- WORK INSTRUCTION
Every line that contains the word "shoulder" is to be copied from the listing.

[GIVEN ENTRIES Boundary: Start]

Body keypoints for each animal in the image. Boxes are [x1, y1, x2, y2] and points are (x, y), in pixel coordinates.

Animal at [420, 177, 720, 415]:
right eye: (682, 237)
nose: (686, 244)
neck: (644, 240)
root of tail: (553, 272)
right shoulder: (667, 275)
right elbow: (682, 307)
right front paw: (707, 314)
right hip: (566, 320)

[GIVEN ENTRIES Boundary: End]
[GIVEN ENTRIES Boundary: Start]

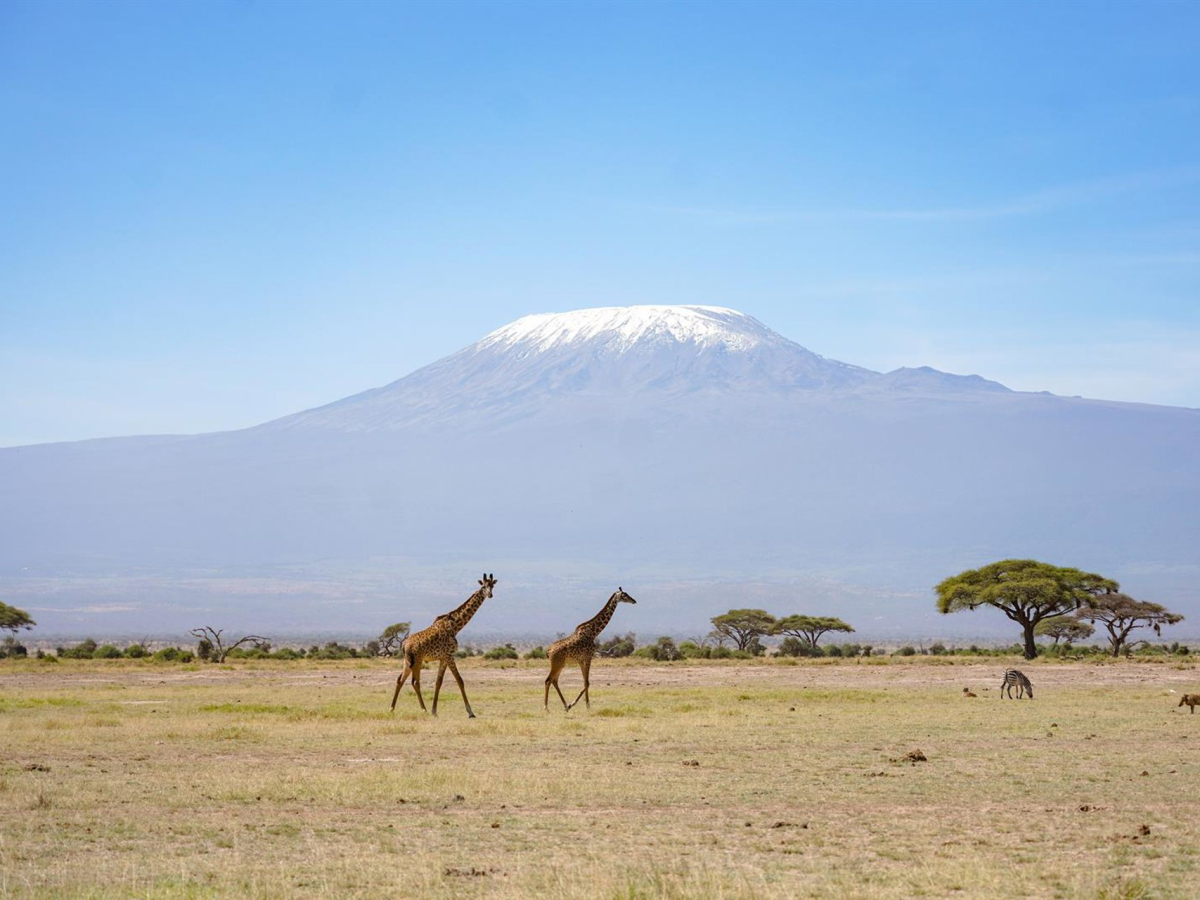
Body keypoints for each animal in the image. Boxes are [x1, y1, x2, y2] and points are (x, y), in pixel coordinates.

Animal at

[GIVEN ENTRIES Boundary: End]
[GIVEN ENTRIES Boundary: Start]

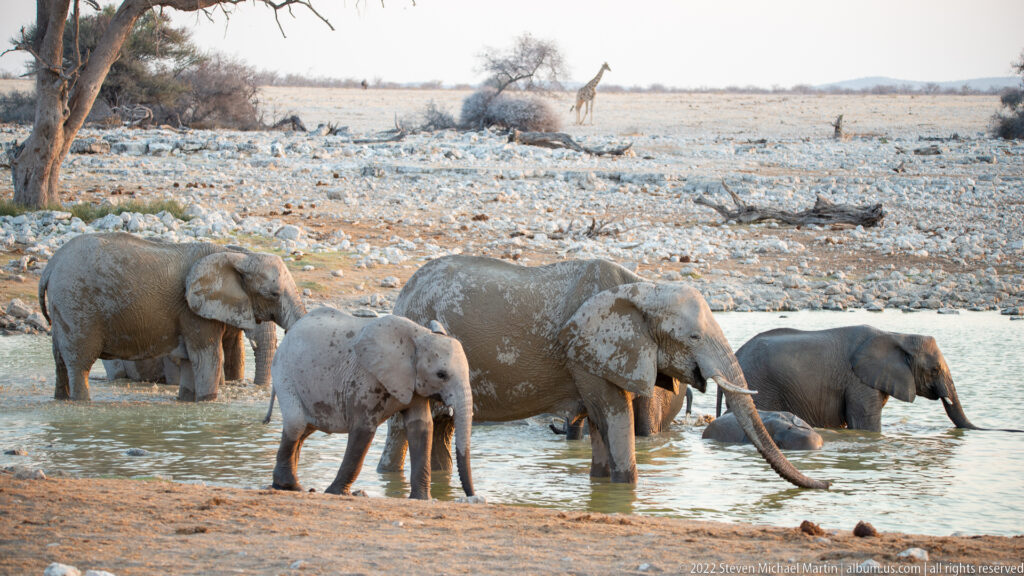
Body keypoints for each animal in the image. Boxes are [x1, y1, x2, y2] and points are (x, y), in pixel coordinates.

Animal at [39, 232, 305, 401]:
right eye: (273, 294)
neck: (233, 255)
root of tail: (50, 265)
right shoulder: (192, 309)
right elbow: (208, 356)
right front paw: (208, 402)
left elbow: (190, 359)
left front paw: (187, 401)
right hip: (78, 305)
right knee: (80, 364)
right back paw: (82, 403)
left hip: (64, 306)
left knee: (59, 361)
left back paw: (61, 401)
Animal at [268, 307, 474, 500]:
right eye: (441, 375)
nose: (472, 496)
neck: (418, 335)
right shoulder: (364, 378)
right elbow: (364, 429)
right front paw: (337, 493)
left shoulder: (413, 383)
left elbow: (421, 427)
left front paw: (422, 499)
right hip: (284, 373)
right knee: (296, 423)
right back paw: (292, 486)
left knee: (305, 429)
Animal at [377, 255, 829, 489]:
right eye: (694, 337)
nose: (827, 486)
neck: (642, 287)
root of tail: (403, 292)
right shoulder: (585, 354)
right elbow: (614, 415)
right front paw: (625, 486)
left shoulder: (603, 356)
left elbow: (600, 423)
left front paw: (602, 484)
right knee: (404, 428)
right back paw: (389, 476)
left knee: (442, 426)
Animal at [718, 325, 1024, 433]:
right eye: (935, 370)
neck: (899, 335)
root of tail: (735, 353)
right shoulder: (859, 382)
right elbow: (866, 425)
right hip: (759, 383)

[GIVEN ENTRIES Boundary: End]

- ANSWER BOX
right shoulder: (667, 275)
right shoulder: (192, 309)
right shoulder: (364, 378)
left shoulder: (413, 383)
right shoulder: (585, 354)
left shoulder: (603, 356)
right shoulder: (859, 382)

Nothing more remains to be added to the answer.